Nama : CORNELIS J. RANTUNG
Lahir : Banda Aceh, Sumatera Utara, 7 Desember 1935
Agama : Protestan
Pendidikan : -SD di Toraja, Bogor, Bandung, Denpasar
-SMP di Tondano
-SMA di Tomohon Akademi Teknik Angkatan Darat (Atekad), Bandung
-Seskoad
Karir : -Komandan Batalyon Zeni Konstruksi Kodam V Jaya
-Asisten Operasi Kodam XIV/Hasanuddin di Ujungpandang
-Paban di SUAD II (Operasi) MBAD
-Kapus Nubika Kobangdiklat TNI-AD
-Dosen Seskoad
-Direktur Pengembangan dan Pengkajian Strategis Sesko ABRI
-Gubernur Sulawesi Utara (1985 -- sekarang)
Alamat Kantor : Gubernuran Sulawesi Utara, Jalan Sam Ratulangi, Manado Telp: 0431w2001
|
|
CORNELIS J. RANTUNG
Pencalonan Cornelis John Rantung sebagai gubernur Sulawesi Utara agak mengejutkan. Selain tidak tercatat pernah menduduki jabatan sipil sebelumnya, ia juga "kurang dikenal" bila dibandingkan dengan Arnold Baramuli, S.H., anggota DPR RI, pengusaha, dan bekas gubernur Sulawesi Utara Tengah 1961. Atau dengan Drs. Frits H. Eman, perakit mobil terkenal. Itulah dua dari lima "saingan" Rantung yang kemudian tersisih.
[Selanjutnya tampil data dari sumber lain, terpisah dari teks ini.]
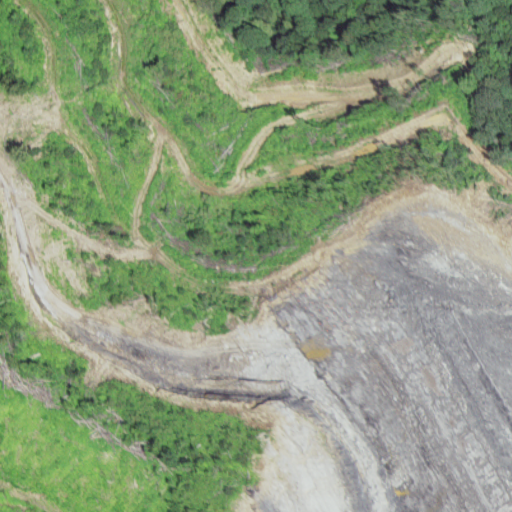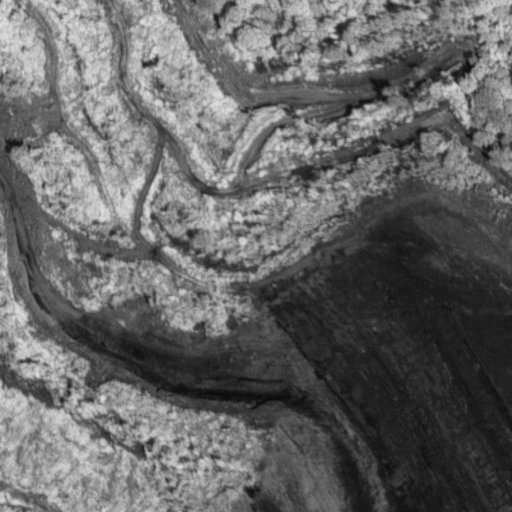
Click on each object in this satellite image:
quarry: (243, 273)
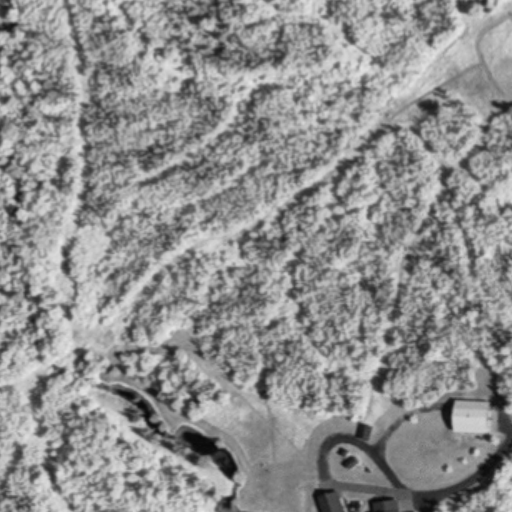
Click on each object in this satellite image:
building: (474, 413)
building: (475, 418)
road: (376, 463)
road: (477, 474)
road: (359, 488)
building: (330, 500)
building: (332, 503)
building: (387, 505)
building: (387, 507)
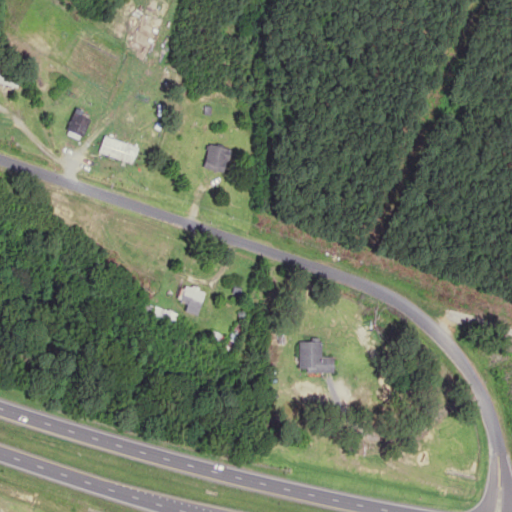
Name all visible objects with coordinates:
road: (39, 142)
building: (214, 159)
road: (315, 269)
building: (190, 302)
building: (159, 313)
building: (313, 359)
road: (196, 465)
road: (93, 484)
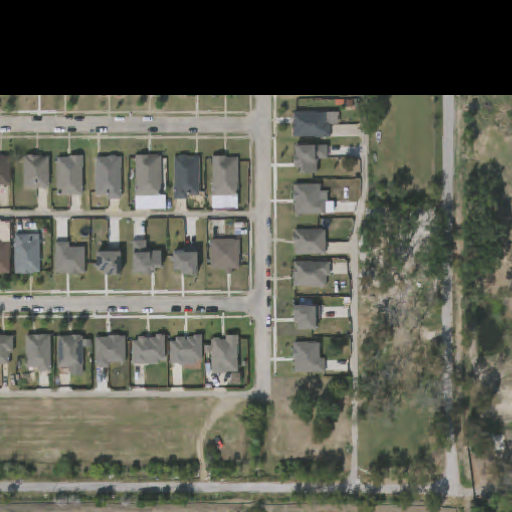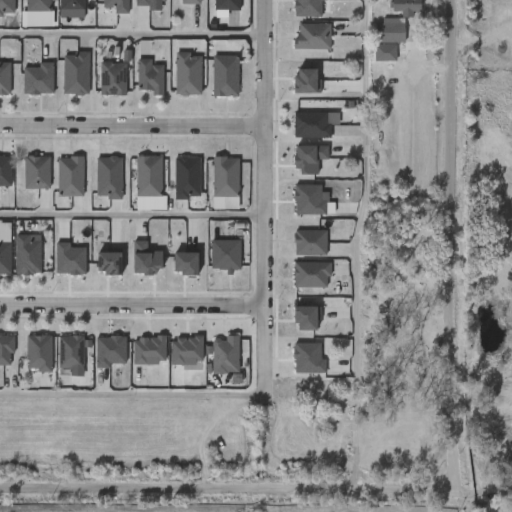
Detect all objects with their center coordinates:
building: (188, 2)
building: (69, 5)
building: (137, 5)
building: (180, 5)
building: (224, 5)
building: (6, 6)
building: (36, 6)
building: (115, 6)
building: (406, 7)
building: (215, 8)
building: (105, 9)
building: (1, 11)
building: (297, 11)
building: (395, 11)
building: (60, 12)
building: (26, 18)
building: (387, 33)
road: (131, 35)
building: (310, 37)
building: (379, 38)
building: (301, 43)
building: (373, 60)
building: (75, 73)
building: (187, 73)
building: (224, 75)
building: (149, 76)
building: (4, 77)
building: (112, 77)
building: (65, 81)
building: (176, 82)
building: (214, 83)
building: (138, 84)
building: (27, 86)
building: (101, 86)
building: (294, 88)
building: (308, 125)
road: (131, 126)
building: (302, 131)
building: (298, 166)
building: (5, 170)
building: (36, 171)
building: (70, 175)
building: (148, 175)
building: (225, 176)
building: (109, 177)
building: (187, 177)
building: (25, 179)
building: (59, 183)
building: (0, 184)
building: (97, 184)
building: (175, 184)
building: (214, 184)
building: (138, 191)
road: (263, 198)
building: (297, 207)
road: (132, 216)
building: (310, 243)
road: (354, 245)
building: (298, 249)
road: (450, 249)
building: (24, 255)
building: (4, 257)
building: (16, 261)
building: (214, 262)
building: (58, 266)
building: (134, 266)
building: (98, 269)
building: (174, 269)
building: (310, 275)
building: (299, 281)
road: (132, 306)
building: (294, 325)
building: (1, 351)
building: (6, 351)
building: (71, 353)
building: (38, 354)
building: (137, 357)
building: (60, 358)
building: (99, 358)
building: (175, 358)
building: (27, 360)
building: (214, 362)
building: (297, 365)
road: (132, 396)
road: (202, 439)
road: (217, 489)
road: (473, 502)
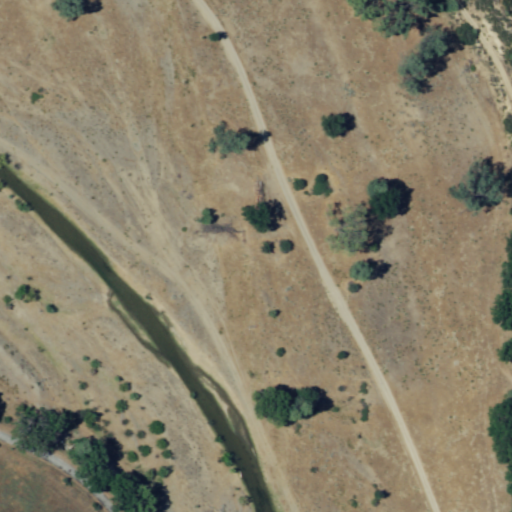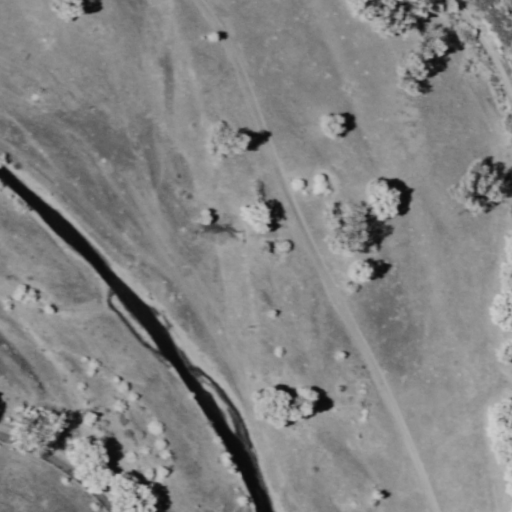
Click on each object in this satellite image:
road: (485, 50)
river: (181, 337)
road: (64, 463)
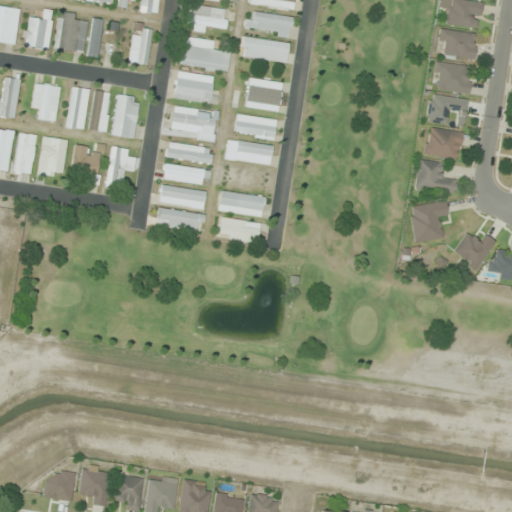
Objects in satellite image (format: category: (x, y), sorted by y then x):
building: (462, 13)
building: (205, 17)
building: (8, 24)
building: (267, 24)
building: (69, 33)
building: (94, 38)
building: (457, 43)
building: (139, 44)
building: (263, 49)
building: (201, 55)
road: (79, 70)
building: (449, 78)
building: (192, 87)
building: (262, 94)
building: (9, 97)
building: (45, 101)
road: (155, 105)
building: (76, 108)
building: (445, 109)
building: (99, 111)
road: (495, 113)
building: (124, 116)
road: (222, 119)
road: (290, 120)
building: (192, 121)
building: (253, 127)
building: (442, 143)
building: (5, 148)
building: (247, 152)
building: (24, 153)
building: (187, 153)
building: (51, 157)
building: (87, 162)
building: (117, 168)
building: (185, 174)
building: (432, 178)
building: (181, 197)
road: (69, 199)
building: (240, 204)
building: (178, 219)
building: (426, 220)
building: (236, 230)
building: (473, 249)
park: (290, 250)
building: (500, 265)
fountain: (265, 299)
building: (59, 486)
building: (94, 486)
building: (127, 492)
building: (159, 494)
building: (193, 497)
building: (226, 503)
building: (261, 504)
building: (358, 510)
building: (320, 511)
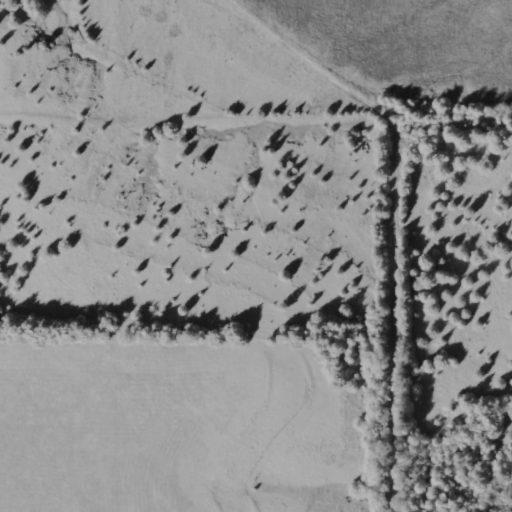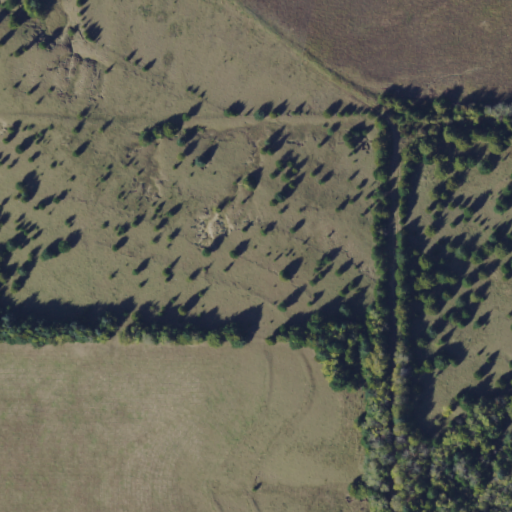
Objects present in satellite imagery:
road: (372, 267)
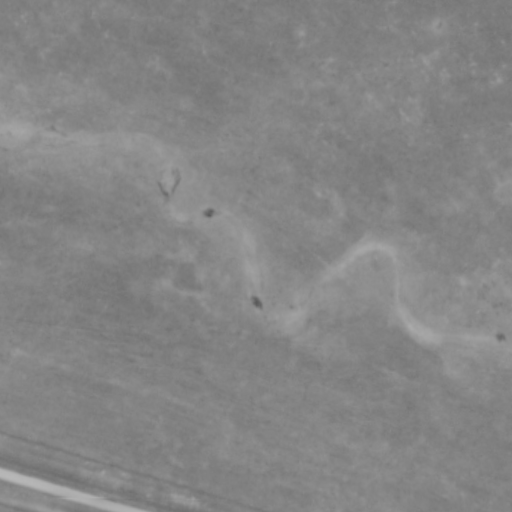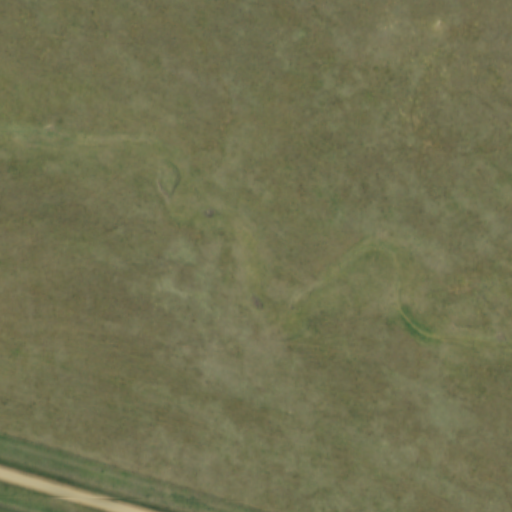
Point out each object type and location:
road: (68, 490)
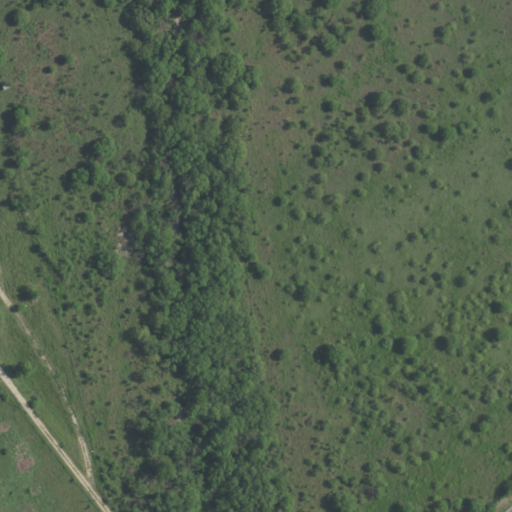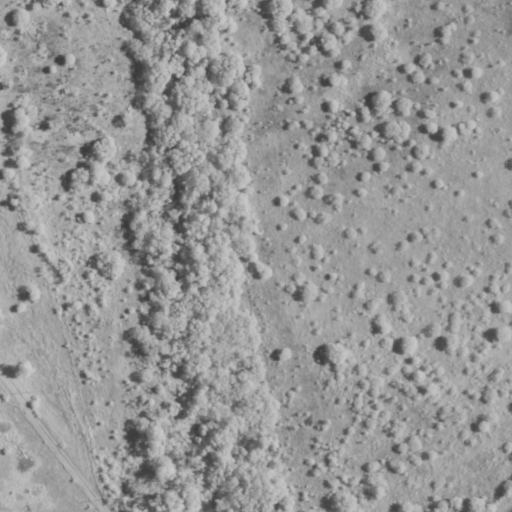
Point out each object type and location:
road: (6, 317)
road: (100, 503)
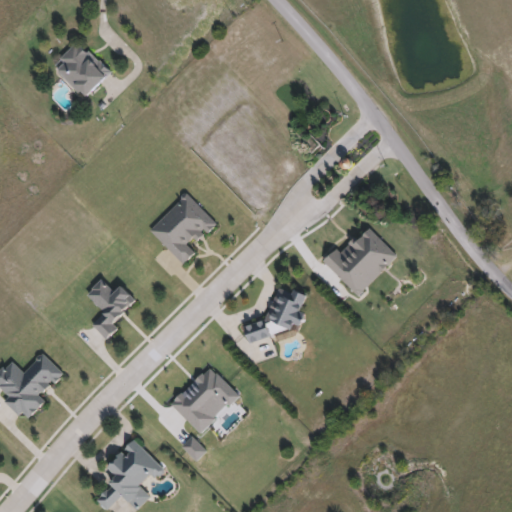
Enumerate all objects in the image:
road: (131, 48)
building: (82, 72)
building: (82, 73)
road: (398, 143)
building: (110, 307)
building: (111, 308)
building: (287, 309)
building: (288, 310)
road: (192, 315)
building: (257, 333)
building: (257, 333)
building: (130, 478)
building: (130, 479)
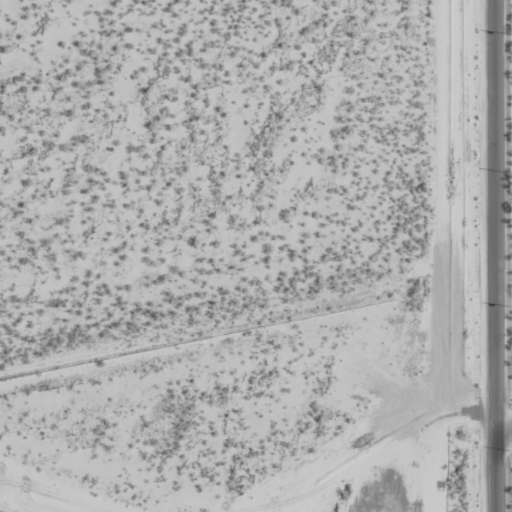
Ketika Rantung dilantik, awal Maret 1985, usianya relatif muda, 49 tahun. "Saya dilahirkan dari keluarga tentara," kata John, yang sering dipanggil "Pak Cor". Pendidikan dasarnya ditempuh di Toraja, Bogor, Bandung, dan Denpasar, sedangkan pendidikan lanjutan di Tondano dan Tomohon. Lulus SMA, 1956, ia kembali ke Bandung untuk meneruskan di Akademi Teknik Angkatan Darat (Atekad). Di antara rekan seangkatannya adalah Try Sutrisno, kini Letjen dan wakil KSAD.Sesuai dengan bidangnya, John pernah menjadi komandan Batalyon Zeni Konstruksi Kodam V Jaya. Kemudian berturut-turut sebagai asisten Operasi Kodam XIV/Hasanuddin, Pabansi SUAD II (Operasi) MBAD, dan komandan Pusat Nuklir, Biologi dan Kimia (Nubika) Kobangdiklat TNI-AD. Sebelum menjadi gubernur Sulawesi Utara, peserta Seskoad angkatan 1972 ini direktur Pengembangan Strategi Operasi dan Sekolah Staf & Komando ABRI. Ketika pecah pemberontakan PRRI di Sumatera Barat, Rantung turut dalam operasi penumpasan.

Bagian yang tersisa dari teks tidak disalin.